> [ARBEITSANWEISUNG]: Führen Sie den Text zu den Durchführungswegen der betrieblichen Altersversorgung im gleichen Stil fort, anschließend an seinen letzten Satz.

> [AUSGANGSTEXT]:

—————

Direktversicherung: Dies ist eine besondere Art der Lebensversicherung. Der Arbeitgeber schließt sie für den Arbeitnehmer ab.
Direktzusage: Die bislang gängigste Form der betrieblichen Altersversorgung. Der Arbeitgeber verpflichtet sich seinem Mitarbeiter im Rentenalter Bezüge zu zahlen - ohne Eigenanteil der Beschäftigten. Die Form ist aber häufig an Bedingungen wie zum Beispiel die Dauer der Betriebszugehörigkeit geknüpft.
Unterstützungskasse: Funktioniert fast wie die Direktzusage, wird aber von mehreren Unternehmen (aus einer Branche/Region) finanziert. Unterstützungskassen sind eigenständig.
Pensionskasse: Die Pensionskasse wird von mehreren Unternehmen getragen. Arbeitnehmerinnen und Arbeitnehmer leisten als Mitglieder selbst Beiträge, diese werden evtl. durch Arbeitgeberzuschüsse ergänzt. Die Pensionskassen stehen unter staatlicher Aufsicht.

—————

> [DATENSATZAUSZUG]:
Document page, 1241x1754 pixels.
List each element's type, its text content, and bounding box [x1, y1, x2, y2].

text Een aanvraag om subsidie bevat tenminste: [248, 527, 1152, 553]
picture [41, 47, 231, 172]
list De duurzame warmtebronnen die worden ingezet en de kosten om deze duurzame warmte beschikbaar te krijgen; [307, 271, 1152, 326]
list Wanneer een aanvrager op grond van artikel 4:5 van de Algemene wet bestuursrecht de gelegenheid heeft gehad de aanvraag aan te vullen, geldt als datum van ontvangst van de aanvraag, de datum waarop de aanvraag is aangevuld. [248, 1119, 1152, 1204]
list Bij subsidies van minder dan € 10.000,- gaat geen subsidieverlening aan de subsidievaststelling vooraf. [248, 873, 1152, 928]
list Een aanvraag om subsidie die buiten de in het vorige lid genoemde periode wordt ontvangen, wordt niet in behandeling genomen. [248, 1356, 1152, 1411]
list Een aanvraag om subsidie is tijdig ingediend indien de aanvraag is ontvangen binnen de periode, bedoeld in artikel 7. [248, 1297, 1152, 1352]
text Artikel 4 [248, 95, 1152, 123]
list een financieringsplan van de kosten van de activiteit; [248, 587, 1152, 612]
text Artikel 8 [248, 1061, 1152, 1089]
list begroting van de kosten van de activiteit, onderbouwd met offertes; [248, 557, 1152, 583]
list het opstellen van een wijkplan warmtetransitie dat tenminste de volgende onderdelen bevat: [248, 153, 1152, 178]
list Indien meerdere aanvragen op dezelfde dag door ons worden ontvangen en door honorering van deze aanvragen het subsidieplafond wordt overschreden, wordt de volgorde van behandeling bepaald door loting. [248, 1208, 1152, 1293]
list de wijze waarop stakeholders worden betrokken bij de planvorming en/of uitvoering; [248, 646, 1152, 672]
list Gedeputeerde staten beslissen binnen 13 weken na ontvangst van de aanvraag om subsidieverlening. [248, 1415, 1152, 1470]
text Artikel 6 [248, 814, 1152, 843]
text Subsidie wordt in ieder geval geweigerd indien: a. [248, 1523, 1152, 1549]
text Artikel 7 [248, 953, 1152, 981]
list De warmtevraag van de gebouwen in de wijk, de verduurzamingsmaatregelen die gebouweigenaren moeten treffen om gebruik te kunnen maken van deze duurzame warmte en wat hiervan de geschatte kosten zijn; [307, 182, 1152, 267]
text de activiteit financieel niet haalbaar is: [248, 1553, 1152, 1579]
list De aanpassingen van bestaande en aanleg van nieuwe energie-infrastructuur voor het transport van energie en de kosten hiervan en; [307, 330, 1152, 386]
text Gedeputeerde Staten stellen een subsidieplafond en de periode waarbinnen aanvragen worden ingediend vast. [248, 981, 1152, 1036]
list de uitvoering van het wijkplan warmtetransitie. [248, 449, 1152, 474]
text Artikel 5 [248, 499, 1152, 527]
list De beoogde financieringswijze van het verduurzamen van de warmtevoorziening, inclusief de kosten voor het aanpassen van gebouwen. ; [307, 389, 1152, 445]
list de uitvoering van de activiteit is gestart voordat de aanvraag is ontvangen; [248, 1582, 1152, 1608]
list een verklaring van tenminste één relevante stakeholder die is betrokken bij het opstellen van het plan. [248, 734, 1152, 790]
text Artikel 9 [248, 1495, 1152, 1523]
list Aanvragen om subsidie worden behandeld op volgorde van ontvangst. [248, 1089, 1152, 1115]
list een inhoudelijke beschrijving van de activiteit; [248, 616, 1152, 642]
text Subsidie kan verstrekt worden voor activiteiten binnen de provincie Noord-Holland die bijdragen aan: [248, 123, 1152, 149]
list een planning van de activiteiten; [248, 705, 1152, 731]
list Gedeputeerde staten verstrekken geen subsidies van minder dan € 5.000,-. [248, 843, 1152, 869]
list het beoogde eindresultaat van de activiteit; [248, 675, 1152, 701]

—————

> [ANTWORT ZUR AUFGABE]:
Pensionsfonds: Ähnliche Funktionsweise wie die Pensionskasse, hierbei ist aber Wahl der Geldanlageform frei.
Die staatliche Förderung der betrieblichen Altersvorsorge ist nicht unerheblich: Einzahlungen sind grundsätzlich steuerfrei (Ausnahme: Einzahlungen in Direktversicherungen werden pauschal mit 20 Prozent besteuert) und bis 2008 innerhalb bestimmter Grenzen auch sozialversicherungsfrei (nur bei Pensionsfonds und -kassen). Auch der Arbeitgeber spart hier seinen Anteil zur Sozialversicherung.